Самая торговля противоречит этим законам. Народ там состоит из одних рабов — рабов, прикрепленных к земле, и рабов, которые называются духовенством или дворянством на том основании, что они — господа первых. Таким образом, в Московии нет третьего сословия, которое должно состоять из ремесленников и купцов.
ГЛАВА XV
Обычай, существующий в некоторых государствах Италии
В некоторых государствах Италии были изданы законы, имевшие целью воспрепятствовать продаже земель подданными этих государств для перевода денег за границу. Эти законы могли быть хороши, когда богатства всякого государства были его неотъемлемой собственностью, так что нельзя было без больших затруднений передать их другому государству. Но с тех пор как благодаря употреблению вексельного курса богатства не принадлежат, так сказать, тому или другому государству в отдельности и существует возможность без всяких затруднений переводить их из одного государства в другое, закон, не позволяющий распоряжаться земельной собственностью, тогда как можно распоряжаться своими деньгами, должен быть признан дурным законом. Он дурен, потому что дает преимущество движимому имуществу перед землей, потому что отбивает у иностранцев охоту селиться в стране и, наконец, потому что его легко обойти.
ГЛАВА XVI
О помощи, которая может быть оказана государству банкирами
Банкиры существуют для того, чтобы менять деньги
ГЛАВА XVII
О государственных долгах
Существовало мнение, что государству выгодно состоять в долгу у самого себя. Предполагалось, что это умножает богатство путем усиления обращения.
Я полагаю, что здесь смешали понятие обращения бумаг, представляющих собой деньги[125] или служащих знаком уже реализованных или предстоящих прибылей какой-нибудь торговой компании[126], с обращением долговых расписок[127]. Первые два случая для государства очень выгодны, последний — нет, все, чего можно ожидать от долгового обязательства, — это, чтобы оно служило для частных лиц надежным ручательством в уплате национального долга, т. е. доставляло следуемые по нему платежи. Но, с другой стороны, из обращения таких бумаг проистекают следующие неудобства:
1. Если в руках иностранцев находится много таких долговых обязательств, то они ежегодно извлекают из страны значительные суммы в виде процентов.

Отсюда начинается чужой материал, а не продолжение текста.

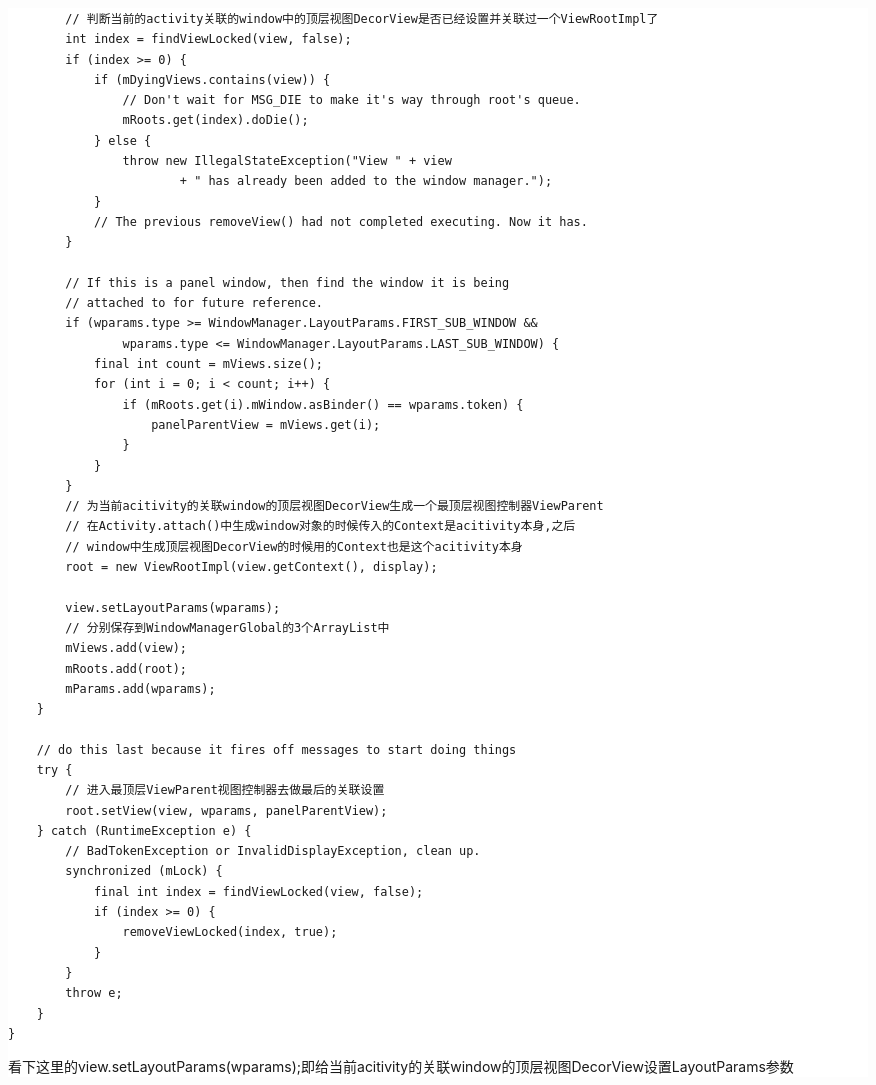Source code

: 			// 判断当前的activity关联的window中的顶层视图DecorView是否已经设置并关联过一个ViewRootImpl了
            int index = findViewLocked(view, false);
            if (index >= 0) {
                if (mDyingViews.contains(view)) {
                    // Don't wait for MSG_DIE to make it's way through root's queue.
                    mRoots.get(index).doDie();
                } else {
                    throw new IllegalStateException("View " + view
                            + " has already been added to the window manager.");
                }
                // The previous removeView() had not completed executing. Now it has.
            }

            // If this is a panel window, then find the window it is being
            // attached to for future reference.
            if (wparams.type >= WindowManager.LayoutParams.FIRST_SUB_WINDOW &&
                    wparams.type <= WindowManager.LayoutParams.LAST_SUB_WINDOW) {
                final int count = mViews.size();
                for (int i = 0; i < count; i++) {
                    if (mRoots.get(i).mWindow.asBinder() == wparams.token) {
                        panelParentView = mViews.get(i);
                    }
                }
            }
			// 为当前acitivity的关联window的顶层视图DecorView生成一个最顶层视图控制器ViewParent
			// 在Activity.attach()中生成window对象的时候传入的Context是acitivity本身,之后
			// window中生成顶层视图DecorView的时候用的Context也是这个acitivity本身
            root = new ViewRootImpl(view.getContext(), display);
			
            view.setLayoutParams(wparams);
			// 分别保存到WindowManagerGlobal的3个ArrayList中
            mViews.add(view);
            mRoots.add(root);
            mParams.add(wparams);
        }

        // do this last because it fires off messages to start doing things
        try {
			// 进入最顶层ViewParent视图控制器去做最后的关联设置
            root.setView(view, wparams, panelParentView);
        } catch (RuntimeException e) {
            // BadTokenException or InvalidDisplayException, clean up.
            synchronized (mLock) {
                final int index = findViewLocked(view, false);
                if (index >= 0) {
                    removeViewLocked(index, true);
                }
            }
            throw e;
        }
    }

看下这里的view.setLayoutParams(wparams);即给当前acitivity的关联window的顶层视图DecorView设置LayoutParams参数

2. В стране, которая состоит в постоянном долгу, вексельный курс должен быть очень низок.
3. Налог, взимаемый для уплаты процентов по долгу, вредит промышленности, повышая заработную плату.
4. Прямые доходы государства отнимаются у труда и промышленности и передаются людям праздным, другими словами, облегчается труд для тех, кто не трудится, и создаются затруднения для труда тех, кто трудится.